The v788 support graph result is especially instructive:

all-support component counts: [1]
residual-support component counts: [6, 7]
residual-support edge densities: [0]

Interpretation:

All impacted factors connect through the changed variable bridge d0.
After removing changed variables, residual supports are disconnected in this generated corpus.
Component count alone does not explain the remaining stable false positive or stable false negative.

Reproduction

The repository includes a patch artifact, a demo runner, and the generated Tau spec:

Tau source patch: patches/tau/indexed-factor-sparse-impact-demo.patch
Demo runner: scripts/run_tau_sparse_impact_demo.py
Generated Tau spec: examples/tau/sparse_impact_factor_speedup_demo.tau

Run the demo against a Tau checkout:

python3 scripts/run_tau_sparse_impact_demo.py --tau-checkout /path/to/tau-lang-latest

The script:

applies the patch if needed,
builds build-Release/tau,
writes the generated demo solve command,
runs Tau with TAU_INDEXED_FACTOR_SOLVE_STATS=1,
writes results/tau_sparse_impact_demo_report.json.

The demo formula has:

top-level factors
factors impacted by d0
factors reusable by the sparse-impact model

On one local patched checkout, two smoke runs reported:

min speedup:    38.077x
median speedup: 41.1025x
max speedup:    44.128x

These smoke numbers are not the research claim. They are a convenient local way to check that the patch and telemetry are functioning. The research claim remains the checked v768 benchmark median, 8.446x.

Patch Boundary

The patch is intended for the latest-Tau source shape used in the experiments. If git apply --check fails, the checkout may already be patched or may have drifted from the expected source. In that case, inspect the patch manually before applying it.

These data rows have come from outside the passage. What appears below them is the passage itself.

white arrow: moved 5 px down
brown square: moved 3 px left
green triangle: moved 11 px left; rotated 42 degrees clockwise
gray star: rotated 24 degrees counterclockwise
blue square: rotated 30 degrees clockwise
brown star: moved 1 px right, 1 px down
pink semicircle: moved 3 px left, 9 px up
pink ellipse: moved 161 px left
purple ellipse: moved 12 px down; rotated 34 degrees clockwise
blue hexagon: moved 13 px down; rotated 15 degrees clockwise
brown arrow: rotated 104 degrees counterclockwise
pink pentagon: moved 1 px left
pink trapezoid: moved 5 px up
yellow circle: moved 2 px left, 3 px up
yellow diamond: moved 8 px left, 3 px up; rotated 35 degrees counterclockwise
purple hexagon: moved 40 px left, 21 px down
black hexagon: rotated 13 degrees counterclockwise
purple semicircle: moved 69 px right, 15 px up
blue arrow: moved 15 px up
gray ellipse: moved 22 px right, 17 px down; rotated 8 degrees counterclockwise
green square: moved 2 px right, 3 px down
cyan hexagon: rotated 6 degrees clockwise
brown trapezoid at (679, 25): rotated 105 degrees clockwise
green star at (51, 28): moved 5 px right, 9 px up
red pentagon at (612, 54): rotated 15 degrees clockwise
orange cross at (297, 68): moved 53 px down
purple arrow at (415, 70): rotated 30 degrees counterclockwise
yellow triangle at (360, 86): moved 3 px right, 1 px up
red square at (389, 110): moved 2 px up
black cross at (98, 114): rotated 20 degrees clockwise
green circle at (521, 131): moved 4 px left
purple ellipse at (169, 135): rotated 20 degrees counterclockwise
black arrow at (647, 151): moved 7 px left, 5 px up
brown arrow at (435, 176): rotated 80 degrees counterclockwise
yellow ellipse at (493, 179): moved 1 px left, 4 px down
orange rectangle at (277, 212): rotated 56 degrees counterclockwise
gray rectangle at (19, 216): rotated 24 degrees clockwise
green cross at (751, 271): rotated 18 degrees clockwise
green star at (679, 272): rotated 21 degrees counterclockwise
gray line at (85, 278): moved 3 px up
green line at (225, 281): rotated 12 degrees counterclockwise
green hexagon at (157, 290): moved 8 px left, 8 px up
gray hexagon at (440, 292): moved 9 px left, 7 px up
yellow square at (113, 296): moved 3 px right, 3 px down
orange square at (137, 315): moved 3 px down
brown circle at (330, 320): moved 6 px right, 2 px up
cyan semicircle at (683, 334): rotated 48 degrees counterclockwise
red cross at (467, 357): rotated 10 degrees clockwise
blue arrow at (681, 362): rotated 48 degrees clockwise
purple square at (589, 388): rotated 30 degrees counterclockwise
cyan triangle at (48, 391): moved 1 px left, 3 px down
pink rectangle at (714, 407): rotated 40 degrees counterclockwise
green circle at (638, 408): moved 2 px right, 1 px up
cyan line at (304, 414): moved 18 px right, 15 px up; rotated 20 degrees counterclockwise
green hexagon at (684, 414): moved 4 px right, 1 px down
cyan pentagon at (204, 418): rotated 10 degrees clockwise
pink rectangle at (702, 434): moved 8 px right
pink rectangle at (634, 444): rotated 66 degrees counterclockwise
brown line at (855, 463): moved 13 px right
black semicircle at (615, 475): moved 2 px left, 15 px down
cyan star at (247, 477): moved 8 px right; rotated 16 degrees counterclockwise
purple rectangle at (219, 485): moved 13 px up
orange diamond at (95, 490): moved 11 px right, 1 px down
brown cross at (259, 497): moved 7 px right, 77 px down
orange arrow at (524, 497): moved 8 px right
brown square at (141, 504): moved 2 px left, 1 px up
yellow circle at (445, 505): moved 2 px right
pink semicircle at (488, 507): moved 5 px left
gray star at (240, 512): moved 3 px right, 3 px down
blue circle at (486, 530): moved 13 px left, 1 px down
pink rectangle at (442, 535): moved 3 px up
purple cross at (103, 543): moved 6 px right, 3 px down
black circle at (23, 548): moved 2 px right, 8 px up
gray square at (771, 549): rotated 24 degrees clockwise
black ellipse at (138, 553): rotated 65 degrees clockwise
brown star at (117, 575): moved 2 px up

The patch is feature-gated. The demo route is active only when the relevant environment variables are set:

TAU_INDEXED_FACTOR_SOLVE_STATS=1
TAU_INDEXED_FACTOR_PROFIT_STATS=1
TAU_INDEXED_IMPACT_DELTA=d0
TAU_INDEXED_FACTOR_SOLVE_ORDER=full_first

Without those flags, ordinary Tau execution should not emit the indexed-factor diagnostic lines.

Next Frontier

The next useful research step is not another scalar threshold. The current evidence points to a richer route object:

support components
+ changed-occurrence distribution
+ operator mix per component
+ stabilized labels
+ forced fallback for gray-zone cases

That route should be promoted only if it improves holdout behavior without introducing false positives.